Nos acostumbramos a pensar que estamos por encima del mundo. En medio de esa soberbia y de ese egocentrismo tan odioso, nos convencimos de que el sol, la tierra, la lluvia, el agua, en fin, cada cosa no es más que un accesorio del decorado de la vida, al que no le damos el valor que se merece. Es como se comportan las divas de la tele, esas que suponen merecer cada cosa y que llegan a grabar cubiertas con una bata de seda, mientras se pavonean entre sus “súbditos”, menos bellos, menos importantes, menos especiales. Seguramente así nos vemos cuando caminamos por la vida sin agradecer, sólo mirando por encima del hombro a “lo demás”.
El avaro no disfruta
A veces han recibido tanto, tanto, que se ven comprometidos a devolver. Y es tanto lo que tendrían que hacer, que toman el camino de la ingratitud, un camino menos esforzado y en detrimento de sí mismos. Todo aquel que no agradece, tampoco toma, no hace suyo lo recibido. Por ende, no disfruta sus logros.
Los desagradecidos vagan por el mundo como hienas carroñeras, movidos más por el oportunismo que por la creatividad, con la actitud de que el mundo está en deuda con ellos, de que todo hay que dárselos, de que pueden tomar sin devolver. Ignoran que se condenan no sólo a desarrollar una personalidad carente, sino una profunda sensación, en el fondo, de no merecimiento. Quien no agradece lo que le es dado, y no devuelve el gesto, se endurece y aprende a vivir copiando, hurtando, acechando sin humildad.
El poder de la gratitud es ir más allá de lo esperado, es saber tomar y aprender a devolver multiplicado. Dar las gracias en las cosas simples y en las complejas.
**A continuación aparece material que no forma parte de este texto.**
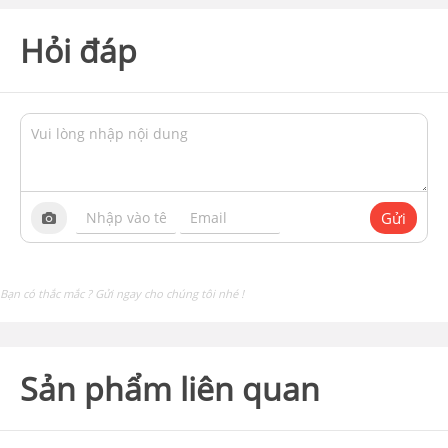
Hỏi đáp
Gửi
Bạn có thắc mắc ? Gửi ngay cho chúng tôi nhé !
Sản phẩm liên quan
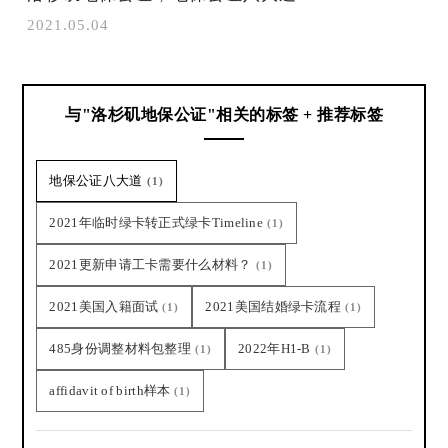
2021.05.04
与"洛杉矶地保公证"相关的标签 + 推荐标签
地保公证八大道
(1)
2021年临时绿卡转正式绿卡Timeline
(1)
2021更新申请工卡需要什么材料？
(1)
2021美国入籍面试
2021美国结婚绿卡流程
(1)
(1)
485身份调整材料包整理
2022年H1-B
(1)
(1)
affidavit of birth样本
(1)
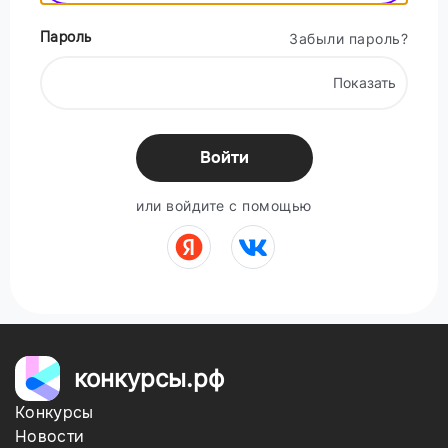
Пароль
Забыли пароль?
Показать
Войти
или войдите с помощью
конкурсы.рф
Конкурсы
Новости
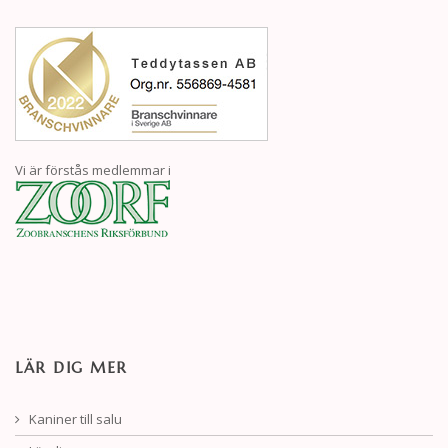
Vi är förstås medlemmar i
LÄR DIG MER
Kaniner till salu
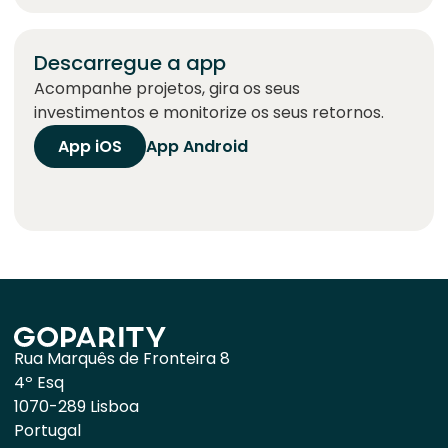
Descarregue a app
Acompanhe projetos, gira os seus
investimentos e monitorize os seus retornos.
App iOS
App Android
Rua Marquês de Fronteira 8
4º Esq
1070-289 Lisboa
Portugal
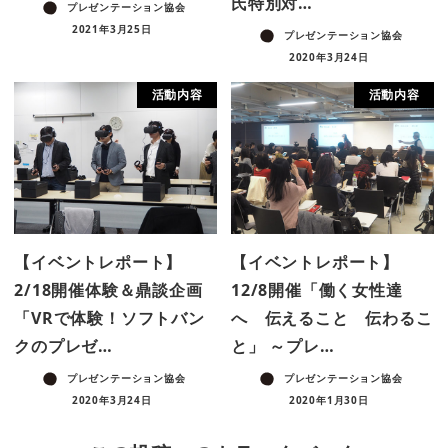
氏特別対…
プレゼンテーション協会
2021年3月25日
プレゼンテーション協会
2020年3月24日
活動内容
活動内容
【イベントレポート】
【イベントレポート】
2/18開催体験＆鼎談企画
12/8開催「働く女性達
「VRで体験！ソフトバン
へ 伝えること 伝わるこ
クのプレゼ…
と」 ～プレ…
プレゼンテーション協会
プレゼンテーション協会
2020年3月24日
2020年1月30日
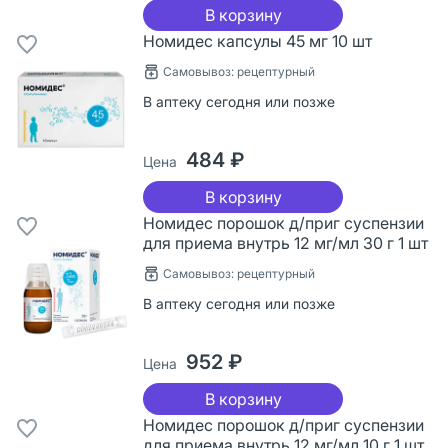
В корзину
Номидес капсулы 45 мг 10 шт
Самовывоз: рецептурный
В аптеку сегодня или позже
484 ₽
Цена
В корзину
Номидес порошок д/приг суспензии
для приема внутрь 12 мг/мл 30 г 1 шт
Самовывоз: рецептурный
В аптеку сегодня или позже
952 ₽
Цена
В корзину
Номидес порошок д/приг суспензии
для приема внутрь 12 мг/мл 10 г 1 шт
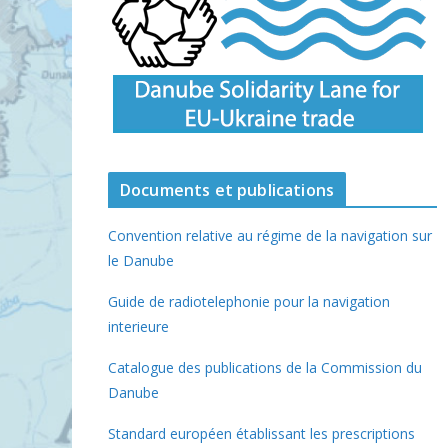
Documents et publications
Convention relative au régime de la navigation sur
le Danube
Guide de radiotelephonie pour la navigation
interieure
Catalogue des publications de la Commission du
Danube
Standard européen établissant les prescriptions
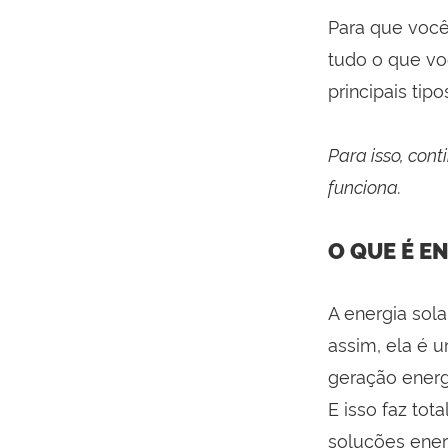
Para que você
tudo o que vo
principais tip
Para isso, con
funciona.
O QUE É E
A energia sola
assim, ela é u
geração energ
E isso faz to
soluções ener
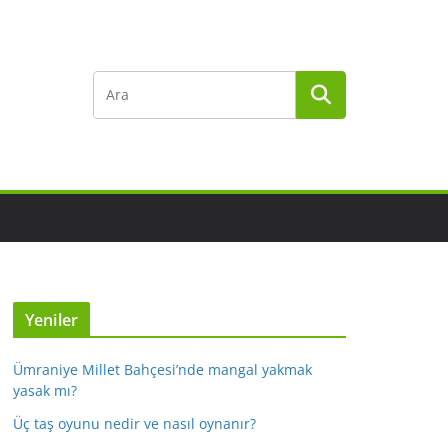
Yeniler
Ümraniye Millet Bahçesi’nde mangal yakmak
yasak mı?
Üç taş oyunu nedir ve nasıl oynanır?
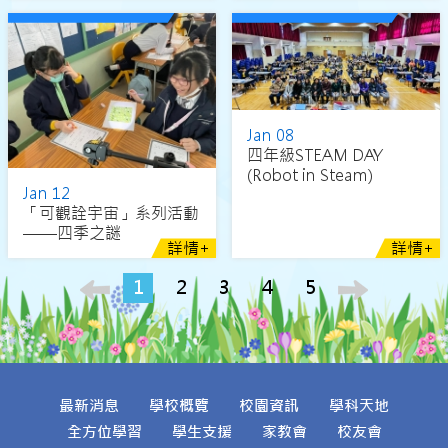
Jan 08
四年級STEAM DAY
(Robot in Steam)
Jan 12
「可觀詮宇宙」系列活動
——四季之謎
詳情+
詳情+
1
2
3
4
5
最新消息
學校概覽
校園資訊
學科天地
全方位學習
學生支援
家教會
校友會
Activar el poder de la gratitud es ir aceptando la vida con todo, con lo que viene. Es ir bajándonos de la arrogancia, de que podemos ir por ahí tomando todo, chupando todo, sin tener que devolver, sin dar las gracias.
Mañana, levántese un poco más temprano, abra la cortina y respire profundo, y agradezca que el cielo aún está ahí para usted. Póngase la mano en el cuello, muy suavecito, y sienta cómo la sangre corre por su cuerpo; dese cuenta de que está vivo y celébrelo. Vaya a la ducha y busque la temperatura perfecta, báñese despacio y disfrute la manera como el agua lo recorre. No espere ir a África y regresar para arrodillarse y bendecir el hecho de recibir agüita fresca con sólo abrir el grifo. No espere estar al borde para valorar lo que le rodea, y deje de calificar como “accesorio” todo lo que cree que está a sus pies. Recuerde que quienes lo rodean, y las cosas que ahora está observando, al igual que usted, son un milagro.